Выбрать главу

Это сплошной стальной лист — не то что топором, из дробовика ее не пробьешь! Осталось только дождаться милиции…

Павел понял, что телефон все еще на кухне.

С той стороны в дверь заколотили. Павел прижался к холодному металлу еще сильнее. Он попробовал дотянуться до звонка соседей, но даже близко не смог.

Отчаянно рассмеялся, со злостью ударил локтем по двери со своей стороны. Ударил неудачно — по руке пробежал разряд боли.

Боль привела в чувство. Самое страшное позади, только потерпеть, пока кто-то не пройдет мимо. А это обязано случиться рано или поздно, ведь если в подъезде примерно пятьдесят квартир, в каждой квартире от одного до, скажем, пяти человек, допустим, что в среднем три, и при условии, что один человек выходит из квартиры два раза в день, на работу и вынести мусор, а ведь он еще и два раза после этого заходит, значит, трижды четыре двенадцать, а в сутках двадцать четыре часа, значит двенадцать на пятьдесят и поделить на двадцать четыре…

Этажом ниже хлопнула дверь. Кто-то сделал пару шагов, и лифт в шахте начал движение.

— Простите! — встрепенулся Павел. — Простите, вы не могли бы мне помочь? Я этажом выше, не могли бы вы подняться?

— Это мне? — ответил юный голос.

— Да, да, вам! Подойдите, пожалуйста!

Зазвучали резвые шаги по ступеням, и на площадку поднялся не то мальчик, не то парень — в куртке не по погоде и без шапки, со спутанными темными волосами и удивленным округлым лицом.

«Типичный», — почему-то подумал Павел, и от этой мысли стало неприятно.

— Слушай, спасибо. Ко мне вор в квартиру забрался, я выбежал, а ключи и телефон там остались. Позвони в милицию, пожалуйста, пусть приедут, заберут его.

— Че, реально вор?

— Может, вор, может, наркоман, не хочу проверять. Позвонишь?

— Ладос, без проблем.

Парень позвонил, попытался объяснить, что происходит, но в итоге передал телефон Павлу.

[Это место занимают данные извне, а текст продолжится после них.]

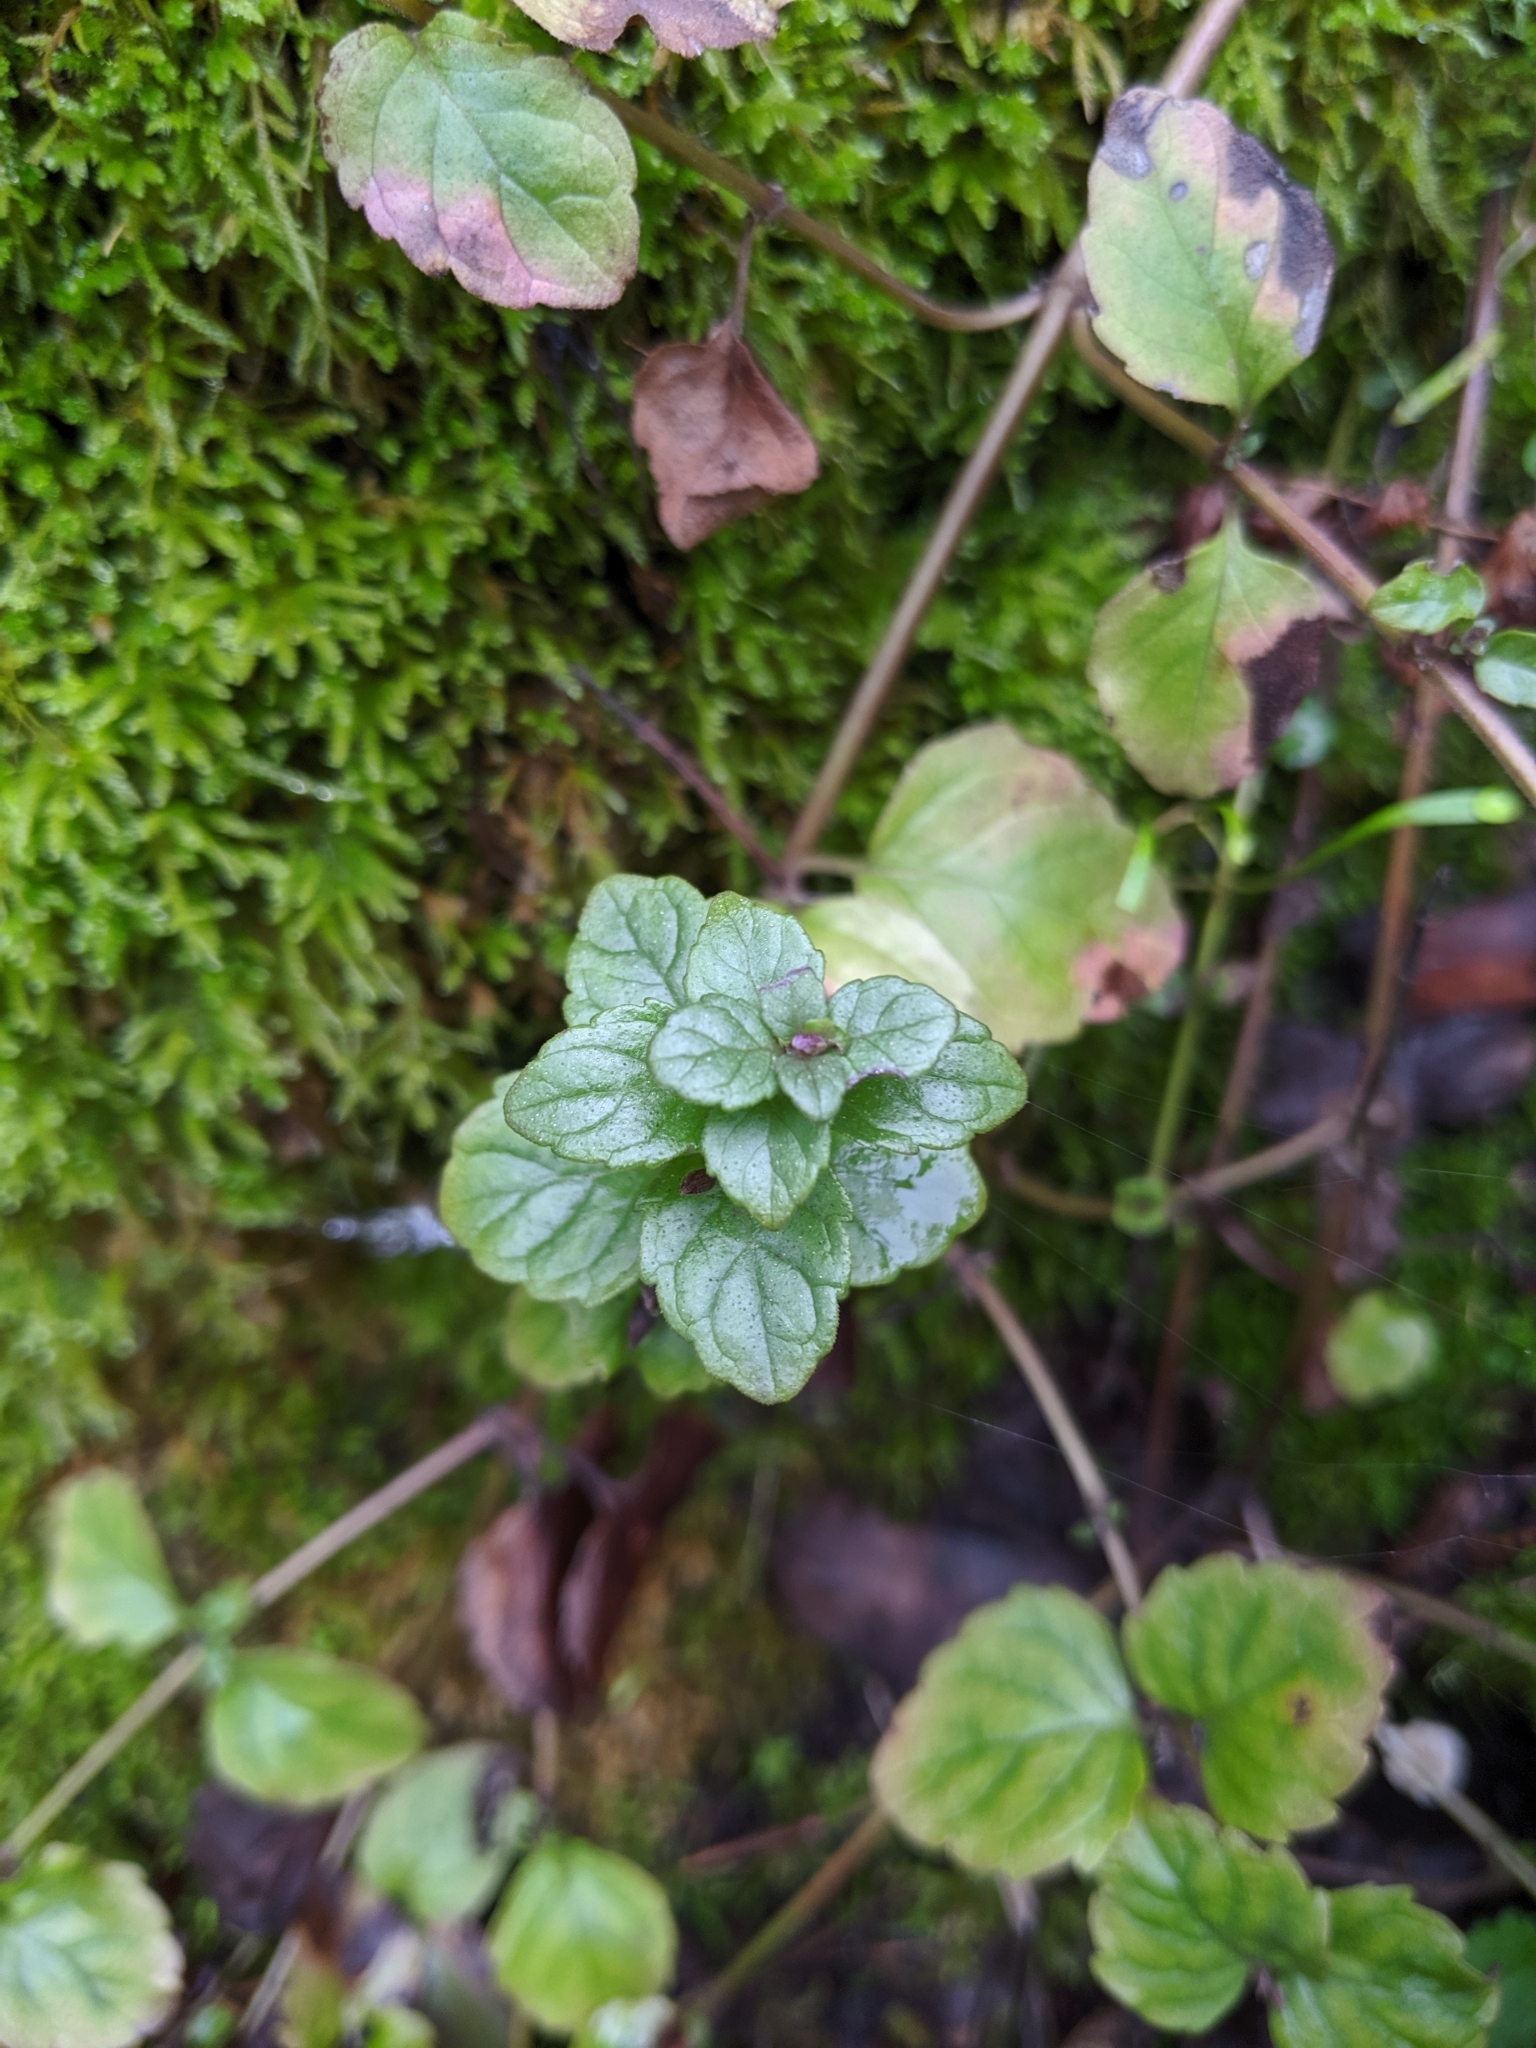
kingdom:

Тот пересказал все как было. Когда разговор закончился, стал ждать. Удары с той стороны двери прекратились, приглушенно зазвучала бессвязная ругань. Что-то прозвенело в глубине квартиры.

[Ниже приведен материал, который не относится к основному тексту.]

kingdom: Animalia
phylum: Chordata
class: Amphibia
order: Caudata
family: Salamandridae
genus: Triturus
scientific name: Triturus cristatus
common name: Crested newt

Парень слушал это с завороженными глазами, а Павел думал, как бы его теперь вежливо прогнать.

Милиционеры появились быстрее, чем Павел ожидал, — двое, одному около тридцати, второму за пятьдесят.

— Ну, граждане, что стряслось? Вы вызывали? — спросил первый с улыбкой на лице. Глаза у него были тяжелые. В глаза второго Павел боялся даже смотреть.

Павел обрисовал ситуацию.

— Все ясно. Посторонись-ка, — сказал старший милиционер голосом, похожим на Сильвестра Сталлоне в русском дубляже.

Милиционеры вошли в квартиру, готовые к борьбе. Борьбы не было. Коридор был пуст. На полу лежали осколки стекла и клоки обивки двери, комод повален, на радостно желтых стенах особенно заметны глубокие отметины. Глеба нашли на полу в гостиной, сопротивления он не оказал. Павла будто ударило током, когда он увидел искаженное гримасой нечеловеческого горя лицо Глеба. По его щекам текли слезы.

Пришли еще какие-то люди, все осмотрели, сфотографировали, отвели Павла на кухню, задавали вопросы. Ушли, сказали, что позвонят.

Внутри Павла росло зияющее чувство вины — росло, пока не стало больше его самого, пока не заполнило собой всю небольшую кухоньку. Оно окрасило в кроваво-бесцветный все, что там было: стол и табуреты, холодильник, шкафы, плиту и микроволновку, набор керамических ножей со сколами, разделочные доски в цветочек, кактус на подоконнике и гитару в углу.

Павел сидел, уткнувшись лицом в ладони, и не видел и не слышал ничего — только чувствовал вину и как пульсирует боль на висках, сигнализируя, что он еще жив.

Когда вина перестала помещаться в квартиру и соседи снизу стали замечать характерный сладковато-металлический запах, Павел вытер слезы рукавом, поднялся и, пошатываясь, пошел прочь из кухни. Он достал из кладовки чемодан и собрал в него вещи на несколько дней — в основном Машкины. Потом оделся, вышел, закрыл квартиру, спустился на первый этаж и стал ждать, выдвигая и задвигая телескопическую ручку чемодана.

Когда пришла Маша, ему не пришлось уговаривать ее переночевать на его квартире. Его бледный потерянный вид был убедительнее любых слов.

Там она отправила его отмокать в душ, а сама приготовила простенький ужин. Он вышел мокрый и чуть более живой, коротко все рассказал. Она ничего не ответила.